On a brilliant day, the killer unmasks themselves as they bind Dom up in rope and roll his body towards the second-floor window. “God wants you punished,” they froth at the mouth. The wickedness shimmers in their eyes, their teeth grating together. “Thrust into hell, Satan and the other evil spirits who rob this earth, seeking the ridden of souls!” The killer intends to teach perceived sinners of their immorality, but they remain still racked with guilt, even attending confession to make atonement for their iniquities. But their body trembles with pure sin, the most disgusting there could be. “Children pay for the sins of their parents,” they say through the layered partition separating them from the priest.

As we’ve seen throughout time and history, religious extremism pollutes the Bible’s teachings. Devout believers taint scripture about compassion and Jesus’ true way by picking and choosing verses that fit their social and political agendas. Or perhaps adhere to the straight, white, and male version of interpretations that occurred in 1946 by a panel of scholars.

Climactic Communion Scene and Tragic Finale

The killer in Alice, Sweet Alice feels directly ripped from that blasphemous playbook – opting for carnal destruction rather than absolution and redemption. In the final few moments, during communion, the killer kneels upon the altar and readies to accept their portion of bread and wine. But Father Tom stops the proceeding and attempts to convince the killer to come with him quietly, while the police wait at the front door. Tragedy befalls even the most pious. Blood squirts from the killer’s butcher’s knife, and Father Tom’s eyes roll in the back of his head. He’s deader than dead, his lifeless body thumping to the floor.

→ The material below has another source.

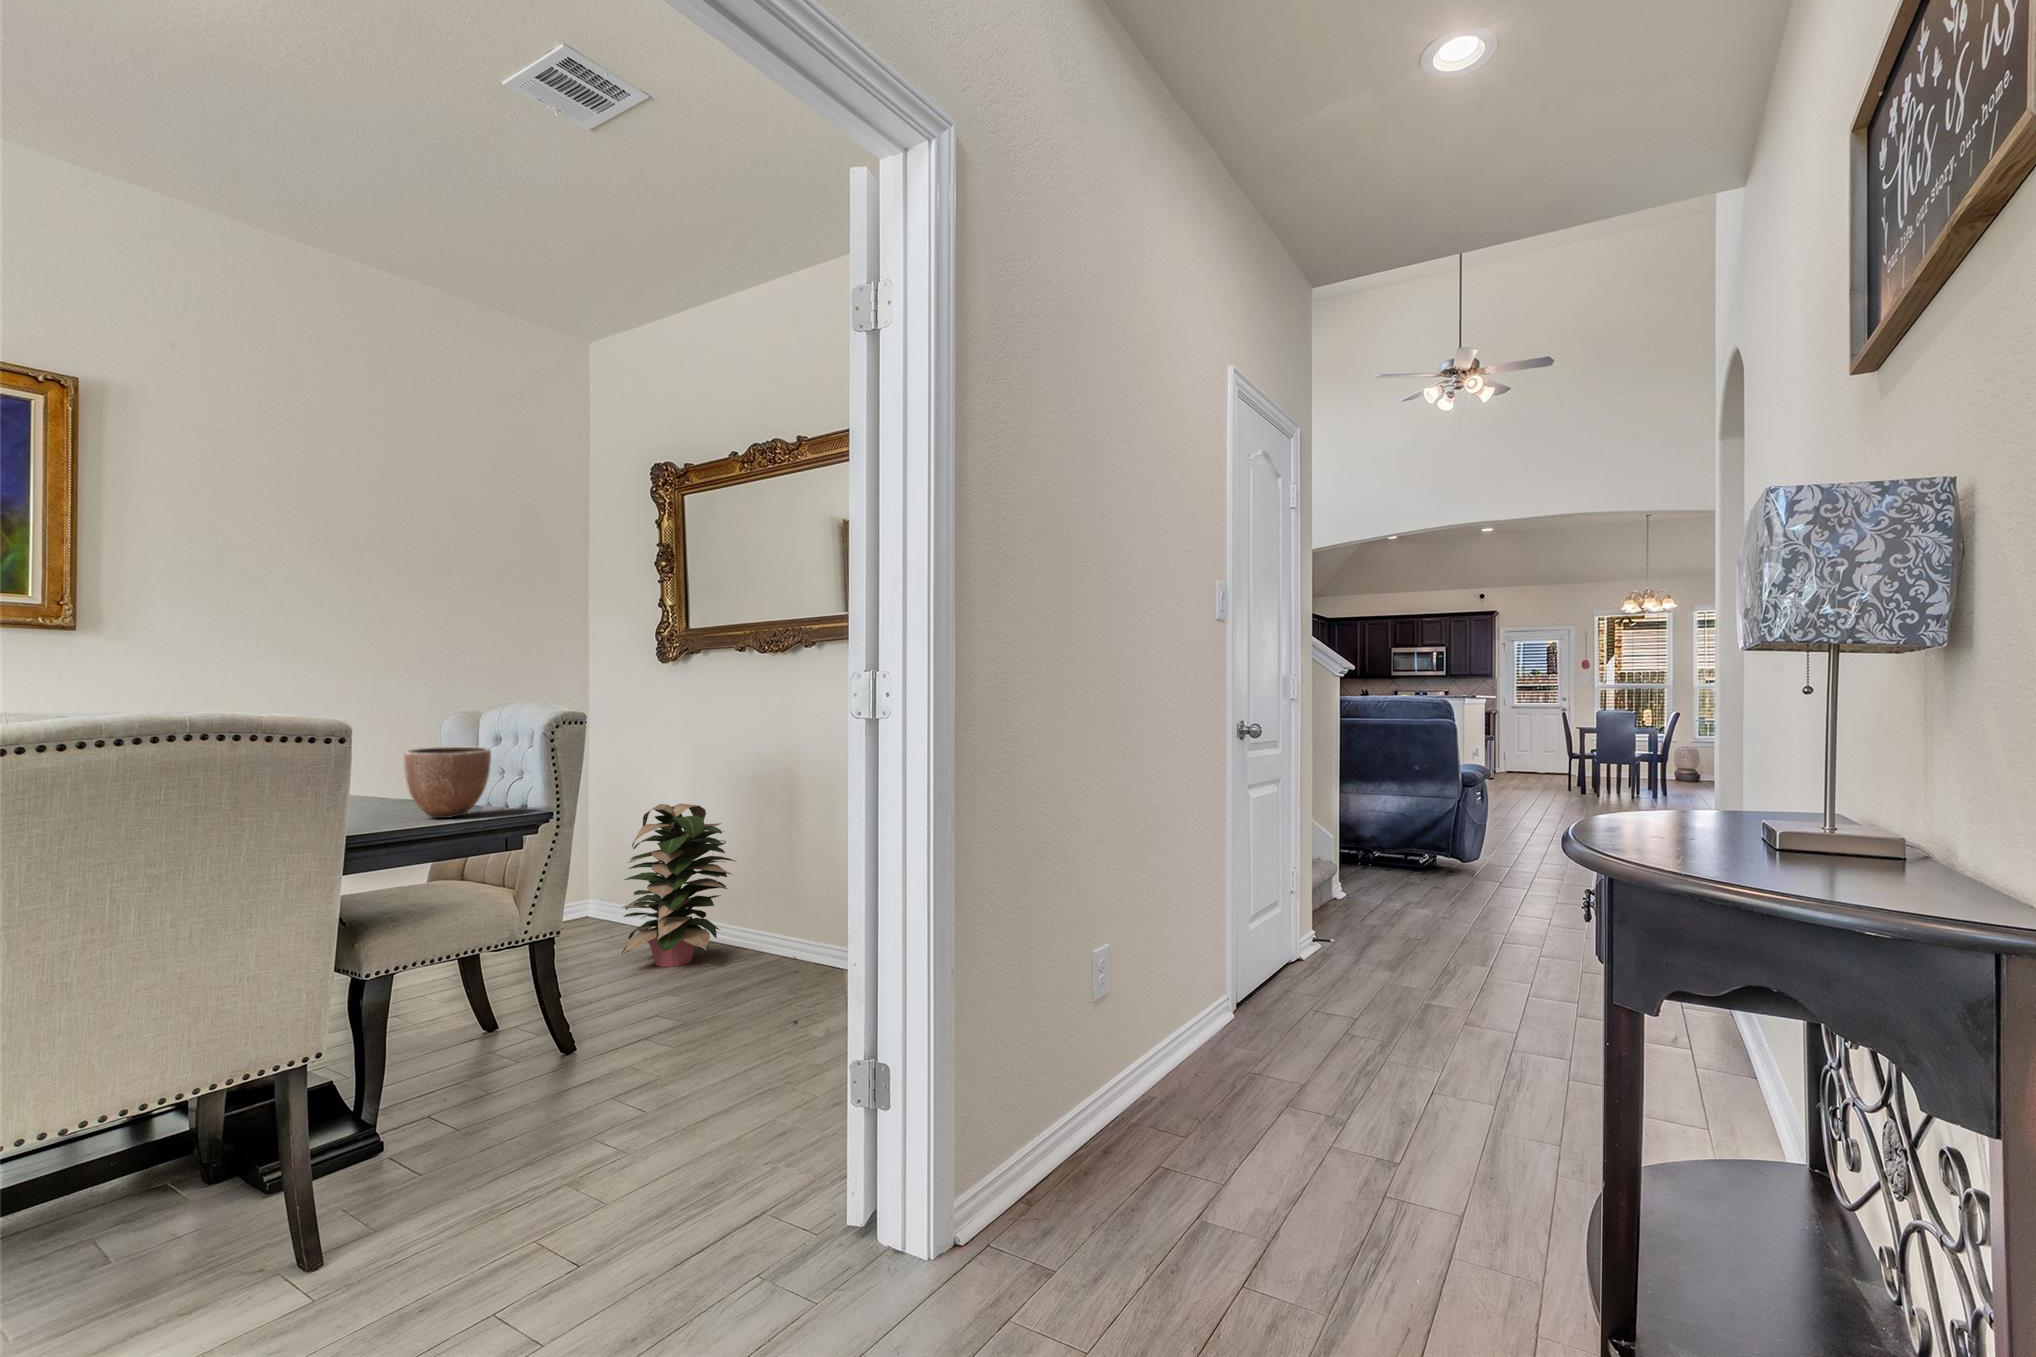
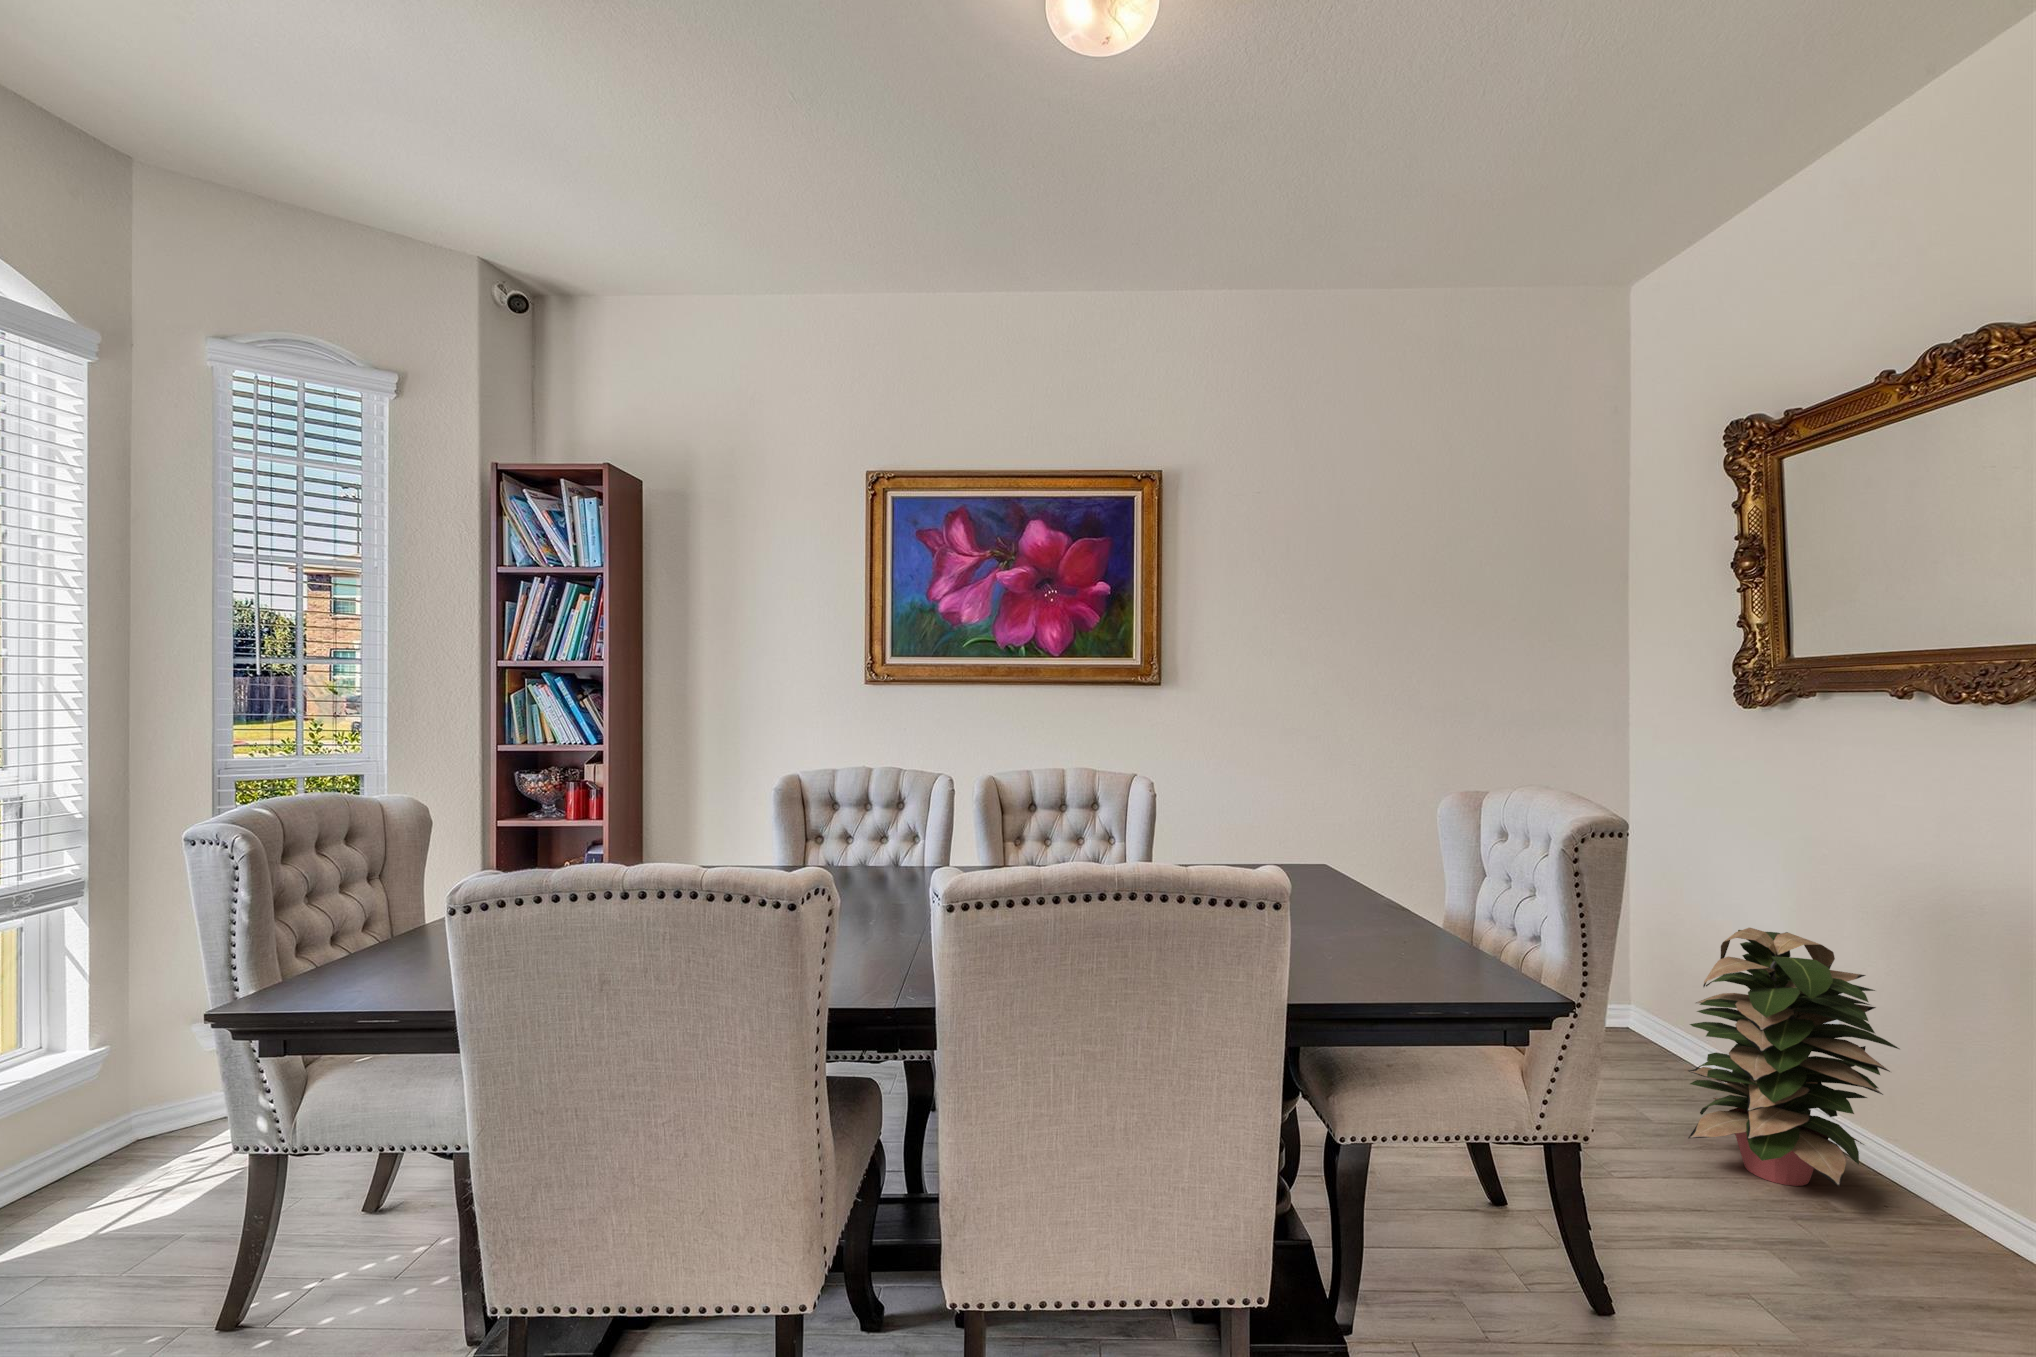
decorative bowl: present [404,747,491,818] -> none [1370,878,1475,981]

Alfred Sole’s feature film remains one of the most essential slasher prototypes. Coming two years before John Carpenter’s Halloween, it finetuned much of what we know and appreciate about the subgenre. From the masked killer to the blood-dripping kill sequences, Alice, Sweet Alice would not have reached cult classic status as it has. Without its double-edged godlessness and thematic defiance, its irreverence for faith in both the script and visual storytelling cues, from iconography to the killer’s motives, wouldn’t quite stun the audience into submission.

A landmark New Jersey film, Alice, Sweet Alice, still remains an essential horror film in the broader cinematic history to this day. Its scrappy, lo-fi technique makes it a surefire dose of murder and mayhem. There’s nothing else quite like it.